Ее историческое обоснование очень ограничено, поскольку в целом она трактует развитие медицинского наблюдения и его методы на протяжении едва ли полувека. Речь, тем не менее, идет об одном из тех периодов, которые обрисовывают неизгладимый хронологический порог: момент, когда страдание, контрприрода, смерть, короче, вся мрачная глубина болезни выходит на свет, то есть разом освещается и рассеивается как ночь в глубоком, видимом и прочном, закрытом, но доступном пространстве человеческого тела. То, что было фундаментально невидимым, необходимо предъявляет себя ясности взгляда, в своем внешнем проявлении, столь простом, столь непосредственном, что оно кажется естественным вознаграждением за лучше выполненный эксперимент. Складывается впечатление, что впервые за тысячелетия врачи, свободные, наконец, от теорий и химер, согласились приступить в чистоте непредвзятого взгляда к самому объекту их опыта. Но необходимо развернуть анализ: изменились именно формы наблюдаемого. Новый медицинский дух, который, без сомнения, абсолютно связно засвидетельствовал Биша, не был предписан порядку психологического и эпистемологического очищения. Он есть не что иное, как эпистемологическая реорганизация болезни или пределов видимого и невидимого, следующих новому плану. Пропасть под болезнью, самая бывшая ею, внезапно обнаруживается в свете языка - этот свет, без сомнения, таким же образом осветил 120 Дней, Жюльетту и Несчастья[463].

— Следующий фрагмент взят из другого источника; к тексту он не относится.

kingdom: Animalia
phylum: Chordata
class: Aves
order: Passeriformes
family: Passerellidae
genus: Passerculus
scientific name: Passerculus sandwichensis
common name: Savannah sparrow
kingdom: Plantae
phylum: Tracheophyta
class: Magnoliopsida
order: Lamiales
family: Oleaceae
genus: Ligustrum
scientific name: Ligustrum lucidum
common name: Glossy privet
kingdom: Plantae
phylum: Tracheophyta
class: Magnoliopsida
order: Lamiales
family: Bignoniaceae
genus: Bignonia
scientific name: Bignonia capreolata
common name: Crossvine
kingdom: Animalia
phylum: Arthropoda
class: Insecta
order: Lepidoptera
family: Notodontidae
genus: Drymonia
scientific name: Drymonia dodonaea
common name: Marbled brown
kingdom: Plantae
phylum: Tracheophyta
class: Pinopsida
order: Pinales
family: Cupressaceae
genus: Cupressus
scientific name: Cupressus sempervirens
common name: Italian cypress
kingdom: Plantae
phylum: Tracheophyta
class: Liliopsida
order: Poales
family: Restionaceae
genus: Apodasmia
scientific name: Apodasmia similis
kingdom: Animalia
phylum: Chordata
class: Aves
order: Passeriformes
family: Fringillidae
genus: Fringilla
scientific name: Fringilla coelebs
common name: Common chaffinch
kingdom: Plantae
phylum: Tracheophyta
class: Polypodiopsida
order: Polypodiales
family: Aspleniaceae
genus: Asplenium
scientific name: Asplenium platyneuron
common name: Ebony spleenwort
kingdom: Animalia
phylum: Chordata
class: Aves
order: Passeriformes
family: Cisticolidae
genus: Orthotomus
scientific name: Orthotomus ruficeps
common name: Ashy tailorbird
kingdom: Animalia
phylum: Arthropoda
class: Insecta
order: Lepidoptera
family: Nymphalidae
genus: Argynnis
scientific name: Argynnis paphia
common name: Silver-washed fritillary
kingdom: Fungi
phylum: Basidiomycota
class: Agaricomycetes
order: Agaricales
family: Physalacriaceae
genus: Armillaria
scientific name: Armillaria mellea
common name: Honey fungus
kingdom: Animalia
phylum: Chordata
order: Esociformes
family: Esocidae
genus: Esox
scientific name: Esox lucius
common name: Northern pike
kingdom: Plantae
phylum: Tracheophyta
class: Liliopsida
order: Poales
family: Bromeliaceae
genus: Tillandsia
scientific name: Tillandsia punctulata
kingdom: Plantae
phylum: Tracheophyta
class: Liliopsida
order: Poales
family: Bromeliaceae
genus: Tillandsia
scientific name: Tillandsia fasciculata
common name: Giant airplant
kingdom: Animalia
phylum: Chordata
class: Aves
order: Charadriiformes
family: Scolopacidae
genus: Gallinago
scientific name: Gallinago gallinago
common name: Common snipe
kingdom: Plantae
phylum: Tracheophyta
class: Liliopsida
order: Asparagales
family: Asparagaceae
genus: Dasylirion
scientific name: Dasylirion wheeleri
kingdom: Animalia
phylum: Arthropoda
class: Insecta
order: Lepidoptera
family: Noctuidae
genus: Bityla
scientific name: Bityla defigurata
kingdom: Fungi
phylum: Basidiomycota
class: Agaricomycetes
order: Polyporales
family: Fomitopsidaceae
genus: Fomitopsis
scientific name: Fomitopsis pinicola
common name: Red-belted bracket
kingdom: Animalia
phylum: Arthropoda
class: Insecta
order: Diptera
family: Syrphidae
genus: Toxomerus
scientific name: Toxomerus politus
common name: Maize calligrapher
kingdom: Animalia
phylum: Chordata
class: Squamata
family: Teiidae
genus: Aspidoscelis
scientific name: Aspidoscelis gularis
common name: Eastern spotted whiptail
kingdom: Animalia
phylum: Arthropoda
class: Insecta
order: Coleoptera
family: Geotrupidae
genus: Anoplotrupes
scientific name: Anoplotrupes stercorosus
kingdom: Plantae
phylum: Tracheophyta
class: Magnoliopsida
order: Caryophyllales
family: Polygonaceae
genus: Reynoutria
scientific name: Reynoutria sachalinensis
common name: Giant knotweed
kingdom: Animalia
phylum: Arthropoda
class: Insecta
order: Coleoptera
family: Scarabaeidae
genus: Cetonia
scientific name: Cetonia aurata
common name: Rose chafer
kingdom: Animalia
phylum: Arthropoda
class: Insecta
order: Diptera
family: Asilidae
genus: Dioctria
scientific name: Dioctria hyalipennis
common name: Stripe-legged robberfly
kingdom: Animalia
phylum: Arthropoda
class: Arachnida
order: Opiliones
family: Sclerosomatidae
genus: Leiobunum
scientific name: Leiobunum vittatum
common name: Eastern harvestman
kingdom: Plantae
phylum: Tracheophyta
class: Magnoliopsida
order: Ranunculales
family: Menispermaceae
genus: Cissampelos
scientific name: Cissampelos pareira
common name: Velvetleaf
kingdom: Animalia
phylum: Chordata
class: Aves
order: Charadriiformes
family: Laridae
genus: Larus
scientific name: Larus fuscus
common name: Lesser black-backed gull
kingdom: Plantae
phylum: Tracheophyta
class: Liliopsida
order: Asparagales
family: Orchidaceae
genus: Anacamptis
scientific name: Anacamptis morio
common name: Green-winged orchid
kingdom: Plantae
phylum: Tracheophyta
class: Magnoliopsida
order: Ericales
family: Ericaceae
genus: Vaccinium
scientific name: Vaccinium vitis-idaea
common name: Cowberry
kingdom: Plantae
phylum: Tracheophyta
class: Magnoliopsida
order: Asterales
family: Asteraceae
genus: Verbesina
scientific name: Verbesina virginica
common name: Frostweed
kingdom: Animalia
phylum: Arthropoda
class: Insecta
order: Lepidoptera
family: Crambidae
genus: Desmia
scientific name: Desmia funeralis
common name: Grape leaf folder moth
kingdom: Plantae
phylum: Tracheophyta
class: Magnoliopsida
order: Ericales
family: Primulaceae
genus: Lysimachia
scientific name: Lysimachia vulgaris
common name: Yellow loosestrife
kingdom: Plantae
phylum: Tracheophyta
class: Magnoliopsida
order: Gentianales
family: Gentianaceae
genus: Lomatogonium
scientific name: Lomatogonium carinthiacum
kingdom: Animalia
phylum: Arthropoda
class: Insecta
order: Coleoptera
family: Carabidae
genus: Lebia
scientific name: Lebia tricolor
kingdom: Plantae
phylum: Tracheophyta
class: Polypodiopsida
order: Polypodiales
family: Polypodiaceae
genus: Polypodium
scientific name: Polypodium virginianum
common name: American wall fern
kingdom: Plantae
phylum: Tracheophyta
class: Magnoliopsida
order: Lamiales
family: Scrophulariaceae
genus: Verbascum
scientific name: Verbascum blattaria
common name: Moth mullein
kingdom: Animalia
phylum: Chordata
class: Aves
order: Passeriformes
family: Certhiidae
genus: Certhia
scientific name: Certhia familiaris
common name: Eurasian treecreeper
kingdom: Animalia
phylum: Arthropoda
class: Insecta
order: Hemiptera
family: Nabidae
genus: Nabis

Но здесь речь идет только об области медицины и о способе, которым в течение нескольких лет структурировалось особое знание о больном индивиде. Чтобы клинический опыт стал возможным как форма познания, была необходима полная реорганизация больничной сферы, новое определение статуса больного в обществе и установление определенного отношения между содействием и опытом, между помощью и знанием. Необходимо было поместить болезнь в коллективное и однородное пространство. Необходимо было также открыть язык совершенно новой области: постоянной и объективно установленной корреляции наблюдаемого и высказываемого. Итак, было определено абсолютно новое использование научного дискурса: использование безусловной верности и покорности многоцветному содержанию опыта - говорить то, что видится; но также использование формирования и установления опыта - побуждать увидеть, говоря о том, что наблюдается. Таким образом, медицинский язык было необходимо расположить на этом внешне поверхностном, но, на самом деле, глубоко скрытом уровне, где формула описания есть в то же время разоблачающий жест. И это разоблачение включает в себя в свою очередь дискурсивное пространство трупа как область первопричины и проявлений истины: раскрытую внутренность. Формирование патологической анатомии в эпоху, когда клиницисты определяли свой метод -не простое совпадение: равновесие опыта требовало, чтобы взгляд, устремленный на индивида, и язык описания покоились на устойчивом, видимом и разборчивом основании смерти.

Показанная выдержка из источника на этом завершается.